→ Extrait de texte
····················

Bébi Philip nous ouvre dans cet entretien, les portes de son hermétique jardin composé de rêves, d’ambitions et de célébration de sa dizaine d’années de carrière. De son album ‘’On the track’’ en passant par le passage en force du Zouglou et la succession à DJ Arafat, Mister BBP dit tout à L’Avenir.
Cela fait aujourd’hui pratiquement onze ans que Bébi Philip s’est lancé dans sa carrière d’artiste. Quel bilan faites-vous de ses onze ans de carrière discographique ?
Le bilan est assez positif, même si je l’avoue, je n’ai pas sorti beaucoup d’albums. Cela est aussi une option que j’ai choisie pour ma carrière, parce que préférant la qualité à la quantité. Le premier album est sorti en 2012 et nous sommes au second. Pendant ces années, nous avons su entretenir nos fans et tenir la barre.
Avec si peu d’albums en plus d’une décennie de carrière, est-ce que Bébi Philip n’a pas l’impression d’avoir marqué les mélomanes par ses arrangements que par ses chansons ?

····················

→ Données fournies
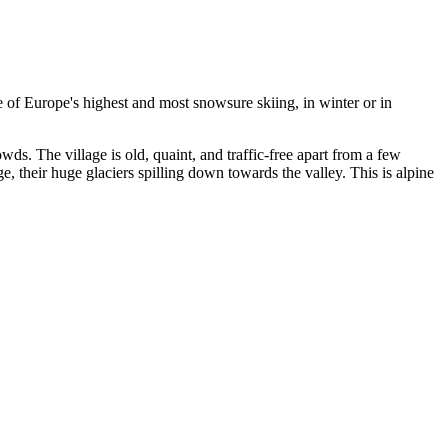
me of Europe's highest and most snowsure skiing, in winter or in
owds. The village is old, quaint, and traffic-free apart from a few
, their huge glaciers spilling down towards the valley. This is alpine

····················

→ Consigne 1
D'après l'entretien, en quelle année le premier album de Bébi Philip est-il sorti ?
→ Consigne 2
Dans l'entretien, énumérez s'il vous plaît les sujets cités dans la phrase qui commence par « De son album ».
Ces données n'ont aucun rôle ici.

→ Réponse 1
En 2012.

→ Réponse 2
- son album « On the track »
- le passage en force du Zouglou
- la succession à DJ Arafat